Phyllis Schlafly Inadvertently Debunks Her Own Argument Against Marriage Equality

Eagle Forum president Phyllis Schlafly today applauded a Canadian court for ruling that the government does not have to recognize polygamous marriages, which she used to make an argument against marriage equality for gays and lesbians:

The Canadian courts have legalized same-sex marriage. Will they legalize polygamy, too? After all, if consenting adults should be able to marry anybody they like, then why should same-sex marriage be allowed but not polygamy?

Many libertarians now insist that government should get out of the business of marriage, and not prohibit same-sex marriage. But if government lets everyone do what they like, then that would presumably include allowing polygamy. This issue was presented to an appellate court in British Columbia, a province of Canada. And it delivered a resoundingly pro-marriage decision, and upheld Canada’s 121-year ban on polygamy.

The Court held that “the institution of monogamous marriage [is] a fundamental value in Western society from the earliest of times.” Its 335-page opinion cited numerous ways in which polygamy causes harm to society, from higher rates of abuse to greater emotional problems, to underachievement by the children in schools. The Court traced the history of monogamous marriage between one man and one woman back to the ancient world, observing that from 600 B.C. to the 500s A.D. “marriage was understood as a union between a man and a woman presumptively for life” and that “by the ninth century, Byzantine emperors had decreed polygamy a capital offence.”

The Court pointed out that in the United States, in the mid-1800s, “Polygamy and slavery were considered to be among the ‘twin relics of barbarism,’” and that the American “Congress has ‘the right and the duty to prohibit’ this ‘odious institution.’” Those principles were established by the Republican Party platform of 1856. An appeal of this recent polygamy decision is expected eventually to reach the Supreme Court of Canada. That court previously established a constitutional right to same-sex marriage so no one knows what it will do.

But the decision Schlafly just praised actually makes the case why the legalization of same-sex marriage does not lead to polygamy.

In the ruling, the judge answers Schlafly’s question “why should same-sex marriage be allowed but not polygamy?” He argues that monogamous same-sex marriage does not lead to polygamy “because committed same-sex relationships celebrate all of the values we seek to preserve and advance in monogamous marriage” and dismisses Schlafly’s claim as an “alarmist view” that “misses the whole point,” as “the doctrinal underpinnings of monogamous same-sex marriage are indistinguishable from those of heterosexual marriage”:

[M]ore importantly, this line reflects, again, the pre-eminent place that the institution of monogamous marriage takes in Western culture and, as we have seen, Western heritage over the millennia. When all is said, I suggest that the prohibition in s. 293 is directed in part at protecting the institution of monogamous marriage. And let me here recognize that we have come, in this century and in this country, to accept same-sex marriage as part of that institution. That is so, in part, because committed same-sex relationships celebrate all of the values we seek to preserve and advance in monogamous marriage.

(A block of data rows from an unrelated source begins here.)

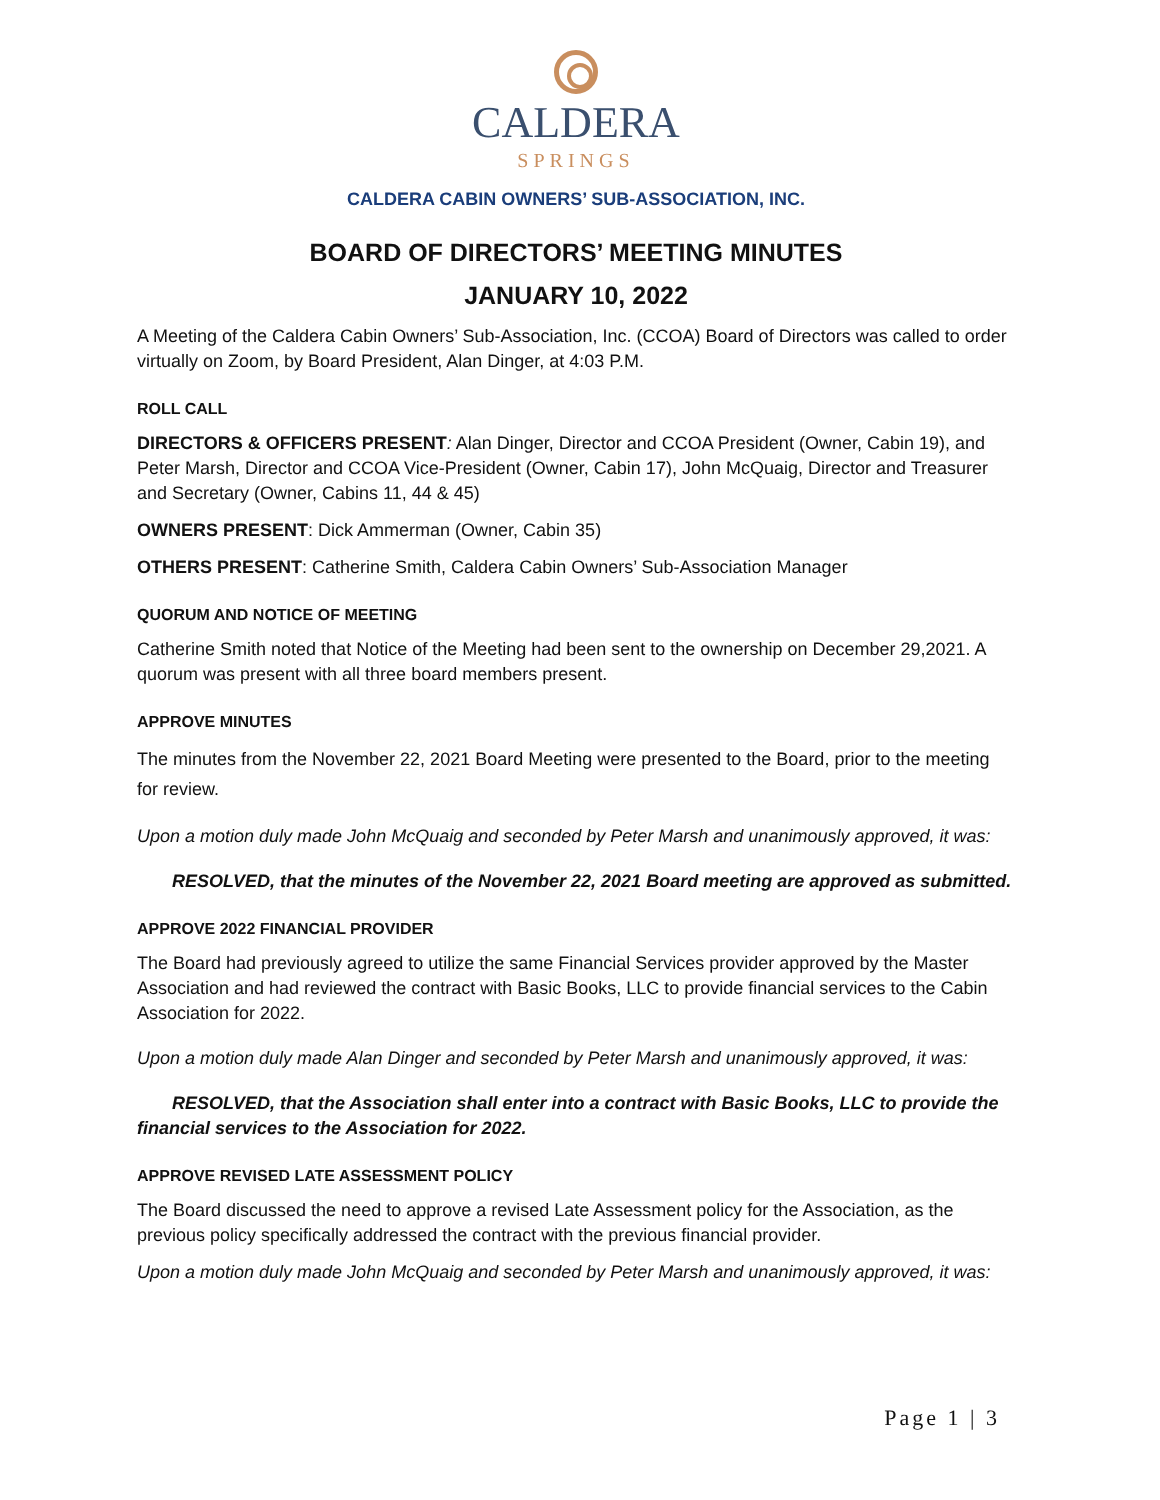CALDERA
SPRINGS
CALDERA CABIN OWNERS’ SUB-ASSOCIATION, INC.
BOARD OF DIRECTORS’ MEETING MINUTES
JANUARY 10, 2022
A Meeting of the Caldera Cabin Owners’ Sub-Association, Inc. (CCOA) Board of Directors was called to order virtually on Zoom, by Board President, Alan Dinger, at 4:03 P.M.
ROLL CALL
DIRECTORS & OFFICERS PRESENT: Alan Dinger, Director and CCOA President (Owner, Cabin 19), and Peter Marsh, Director and CCOA Vice-President (Owner, Cabin 17), John McQuaig, Director and Treasurer and Secretary (Owner, Cabins 11, 44 & 45)
OWNERS PRESENT: Dick Ammerman (Owner, Cabin 35)
OTHERS PRESENT: Catherine Smith, Caldera Cabin Owners’ Sub-Association Manager
QUORUM AND NOTICE OF MEETING
Catherine Smith noted that Notice of the Meeting had been sent to the ownership on December 29,2021. A quorum was present with all three board members present.
APPROVE MINUTES
The minutes from the November 22, 2021 Board Meeting were presented to the Board, prior to the meeting for review.
Upon a motion duly made John McQuaig and seconded by Peter Marsh and unanimously approved, it was:
RESOLVED, that the minutes of the November 22, 2021 Board meeting are approved as submitted.
APPROVE 2022 FINANCIAL PROVIDER
The Board had previously agreed to utilize the same Financial Services provider approved by the Master Association and had reviewed the contract with Basic Books, LLC to provide financial services to the Cabin Association for 2022.
Upon a motion duly made Alan Dinger and seconded by Peter Marsh and unanimously approved, it was:
RESOLVED, that the Association shall enter into a contract with Basic Books, LLC to provide the financial services to the Association for 2022.
APPROVE REVISED LATE ASSESSMENT POLICY
The Board discussed the need to approve a revised Late Assessment policy for the Association, as the previous policy specifically addressed the contract with the previous financial provider.
Upon a motion duly made John McQuaig and seconded by Peter Marsh and unanimously approved, it was:
Page 1 | 3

The alarmist view expressed by some that the recognition of the legitimacy of same-sex marriage will lead to the legitimization of polygamy misses the whole point. As Maura Strassberg, Professor of Law at Duke University Law School, points out in “Distinctions of Form or Substance: Monogamy, Polygamy and Same-Sex Marriage” (1997) North Carolina L.R. 1501 at 1594, the doctrinal underpinnings of monogamous same-sex marriage are indistinguishable from those of heterosexual marriage as revised to conform to modern norms of gender equality. This counters, as well, the argument advanced by many, that “in this day and age” when we have adopted expansive views of acceptable marriage units and common law living arrangements, the acceptance of polygamy, or at least the abandonment of its criminal prohibition, is the next logical step. This is said in the context of the sentiment often expressed that the “State has no business in the bedrooms of the Nation”. Here, I say it does when in defence of what it views is a critical institution – monogamous marriage – from attack by an institution – polygamy – which is said to be inevitably associated with serious harms.